After a meeting with workers yesterday, The Northern Echo understands that there is one clear bid left on the table, and that a final set of checks could mean signatures on documents and an announcement, possibly on Tuesday after the Bank Holiday.
We don’t know whether the new owners will be UK based, but a bid from another country is seeming more likely. We also don’t know what their plans will be and how much it may still have to change to make it a viable business once again.
But The Echo has been told that a bid worth more than most may have been rejected because it would have led to this treasured Bridge being dismantled and sold for scrap - an offer that looked at the company as assets rather people and futures.
If that is right, that the administrators – working alongside the fiercely loyal local team of Tees Valley Mayor Ben Houchen, Darlington Council leader Heather Scott and MPs Peter Gibson and Paul Howell - have managed to avoid taking the company apart at any price, then they deserve the highest praise.
As one insider told The Echo, it “got quite messy” for a while and no-one was sure what the outcome would be. It could still be the worst news, but the word from inside the factory is that here is hope the end result will be a deal we can at least live with.

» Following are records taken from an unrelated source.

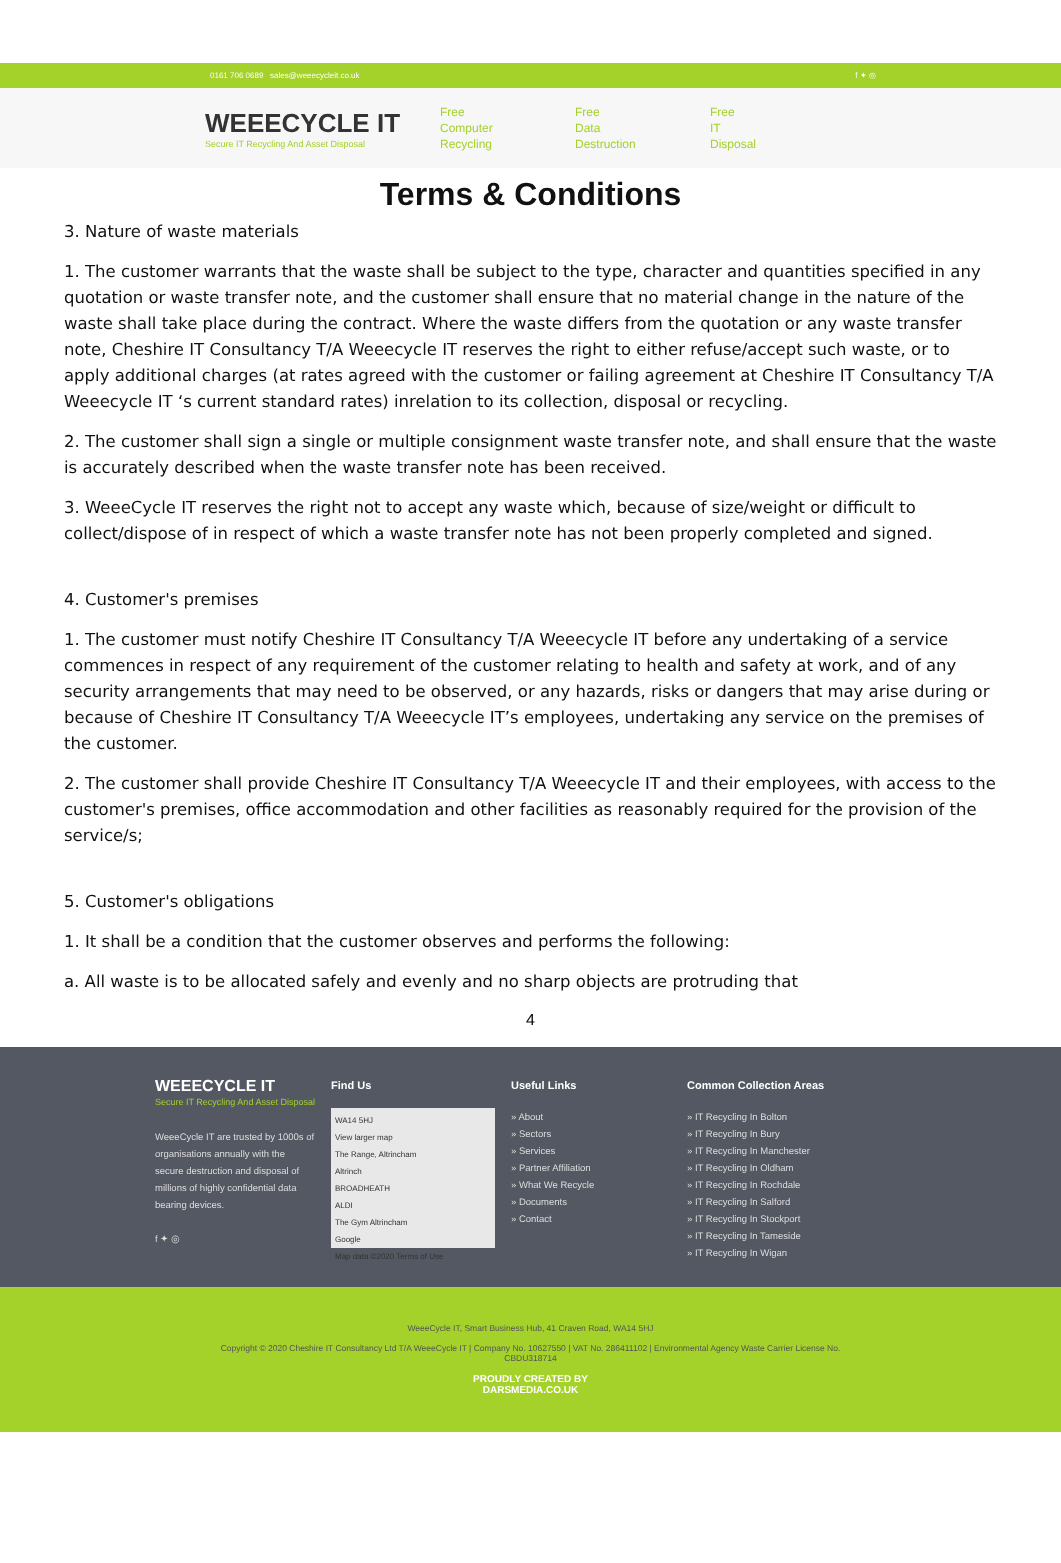0161 706 0689 sales@weeecycleit.co.uk f ✦ ◎
WEEECYCLE IT
Secure IT Recycling And Asset Disposal
Free
Computer
Recycling
Free
Data
Destruction
Free
IT
Disposal
Terms & Conditions
3. Nature of waste materials
1. The customer warrants that the waste shall be subject to the type, character and quantities specified in any quotation or waste transfer note, and the customer shall ensure that no material change in the nature of the waste shall take place during the contract. Where the waste differs from the quotation or any waste transfer note, Cheshire IT Consultancy T/A Weeecycle IT reserves the right to either refuse/accept such waste, or to apply additional charges (at rates agreed with the customer or failing agreement at Cheshire IT Consultancy T/A Weeecycle IT ‘s current standard rates) inrelation to its collection, disposal or recycling.
2. The customer shall sign a single or multiple consignment waste transfer note, and shall ensure that the waste is accurately described when the waste transfer note has been received.
3. WeeeCycle IT reserves the right not to accept any waste which, because of size/weight or difficult to collect/dispose of in respect of which a waste transfer note has not been properly completed and signed.
4. Customer's premises
1. The customer must notify Cheshire IT Consultancy T/A Weeecycle IT before any undertaking of a service commences in respect of any requirement of the customer relating to health and safety at work, and of any security arrangements that may need to be observed, or any hazards, risks or dangers that may arise during or because of Cheshire IT Consultancy T/A Weeecycle IT’s employees, undertaking any service on the premises of the customer.
2. The customer shall provide Cheshire IT Consultancy T/A Weeecycle IT and their employees, with access to the customer's premises, office accommodation and other facilities as reasonably required for the provision of the service/s;
5. Customer's obligations
1. It shall be a condition that the customer observes and performs the following:
a. All waste is to be allocated safely and evenly and no sharp objects are protruding that
4
WEEECYCLE IT
Secure IT Recycling And Asset Disposal
WeeeCycle IT are trusted by 1000s of organisations annually with the secure destruction and disposal of millions of highly confidential data bearing devices.
f ✦ ◎
Find Us
WA14 5HJ
View larger map
The Range, Altrincham
Altrinch
BROADHEATH
ALDI
The Gym Altrincham
Google
Map data ©2020 Terms of Use
Useful Links
» About
» Sectors
» Services
» Partner Affiliation
» What We Recycle
» Documents
» Contact
Common Collection Areas
» IT Recycling In Bolton
» IT Recycling In Bury
» IT Recycling In Manchester
» IT Recycling In Oldham
» IT Recycling In Rochdale
» IT Recycling In Salford
» IT Recycling In Stockport
» IT Recycling In Tameside
» IT Recycling In Wigan
WeeeCycle IT, Smart Business Hub, 41 Craven Road, WA14 5HJ
Copyright © 2020 Cheshire IT Consultancy Ltd T/A WeeeCycle IT | Company No. 10627550 | VAT No. 286411102 | Environmental Agency Waste Carrier License No.
CBDU318714
PROUDLY CREATED BY
DARSMEDIA.CO.UK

It is possible. Bills have to be paid and creditors have to be satisfied, but if there is still enough money promised to keep most of the workers and the famous Yarm Road site, then there is still a future.
And that means a future not only for these workers, but for young people across the region who wanted to design and build and who had looked to Cleveland Bridge as proof that this region was still the place to build their career because it made iconic structures that dominated cities around the world.
The order book is still a bit uncertian, with early claims of 18 months of work soon becoming 18 months of 'potential' projects if everything worked out and pencilled-in orders became actual earners.
Claims from within the factory that the overtime needed to fulfil the work that was there and secure some income was now not necessary because some orders had been lost seem to have been overtaken by events.
Now the focus will be on the red gates of Cleveland Bridge and whether they will be unlocked to let workers in or to let the assets out.